SET PROBLEM
Please quote the blog post below about selling the house, starting with "I am really" and going on through "can't be homeless.".

READING TEXT
** START **
Thursday, May 27, 2010

Plan B

19 days. 19 days until we need to be out, so they can move in. How did this happen? How is it that our house sold in a blink of an eye, but despite our relentless searching, we have yet to find a new house to call home?

Its on to plan b. We need somewhere to go. Even if we found our dream home tomorrow, the bank would need 30-45 days to close our loan, leaving us homeless for a month or more. On top of that, we just seem to be running into a variety of other barriers, impediments, hurdles, potholes, etc. It seems that Gabe and I mostly want different things. For instance, different houses. Financial frustrations abound. It doesn't help that Gabe only has one day off a week to go look at houses.

I would be disappointed and defeated if I didn't have such a Mighty God.

I am really not worried, maybe a bit wearied, though. 

As I write that, Galatians 3:9 comes immediately to mind, and I am encouraged:

"Let us not become weary in doing good, 
for at the proper time we will reap a harvest if we do not give up."

 So, yes.  Lets not become weary, but lets also be real. We can't be homeless.

We could stay at Gabe's mother's house, she has an extra room. My parents have offered their camper to us. Maybe we'll rent for a while, a long while, and save some more money. Maybe we'll just rent short term while we continue to house hunt. I am sort of dreaming of an apartment, of all things. I like the idea of no maintenance and most of all, a pool all summer long. Am I crazy? I hate apartments.

A house I rented many years ago is up for rent again. It sits at the end of a dead end road that backs up to Pisgah National Forest. I loved the summer I spent there. I often reminisce about that summer for many reasons, it was truly a great summer. One of my favorite memories of the house is of sitting on the deck at night listening to the coyotes and the katydids fill the night air with eerie music. And look, today its on Craigslist for rent. What of that?

I really just want to be settled somewhere with a break from the tumult and upheaval. I think we need to catch our breath for a bit and reevaluate. But what do I know? We truly are just taking it day by day and trying not to make any huge mistakes.

Thursday, May 13, 2010

An update and a ramble

We made it  through the very stressful trial of the home inspection and the subsequent price renegotiations. Over the last few weeks of anxiety and fret, Gabe and I have looked at each other, at different times, and said, "please make this stop, make them (the buyers) go away, lets just stay here and call the whole thing off."

Unfortunately, contract signed, that option is impossible for us. The buyers, on the other hand, can call the whole thing off.  For three weeks, they are given the opportunity to inspect the house and to negotiate repairs. They have until May 14th (tomorrow) to cancel the deal based on what they find in the inspections. Barring some MAJOR change of heart on the part of the buyers, who really want our house, this deal is going through. 

Therefore, in one month, we have to be out. Can you sense my excitement? No? Well, its because we have not found a house for ourselves. We have searched daily for our new home. And what we want just isn't manifesting. Our first dilemma came when we realized that what we want can be found, rather easily and affordably, outside of  the county we currently live in. Meaning, we can have our dream home but it would require a 30 minute or more drive to and from Gabe's work daily.
** END **
DATA EXTRACT
** START **
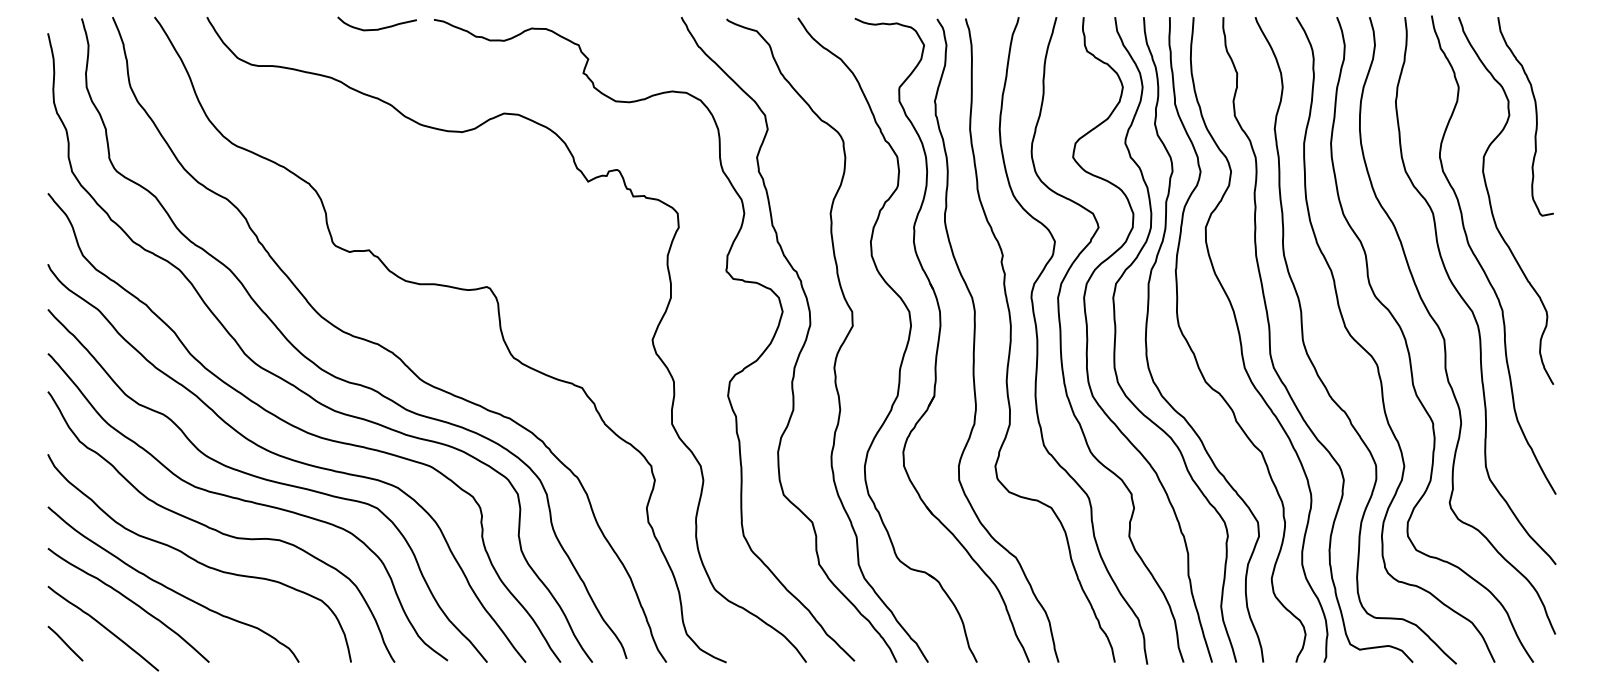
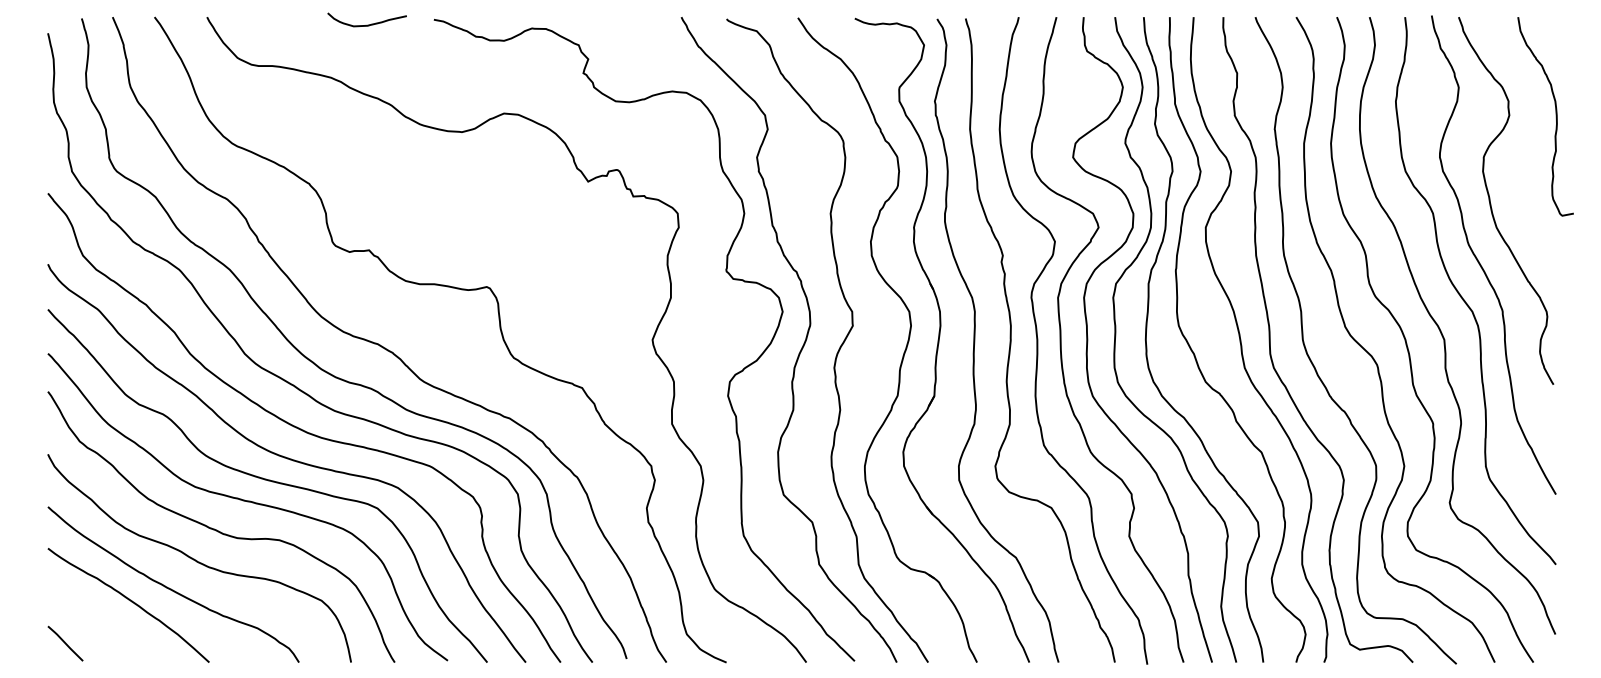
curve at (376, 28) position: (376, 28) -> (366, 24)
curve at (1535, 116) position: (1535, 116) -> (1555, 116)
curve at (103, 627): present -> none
** END **
FINAL RESULT
I am really not worried, maybe a bit wearied, though. 

As I write that, Galatians 3:9 comes immediately to mind, and I am encouraged:

"Let us not become weary in doing good, 
for at the proper time we will reap a harvest if we do not give up."

 So, yes.  Lets not become weary, but lets also be real. We can't be homeless.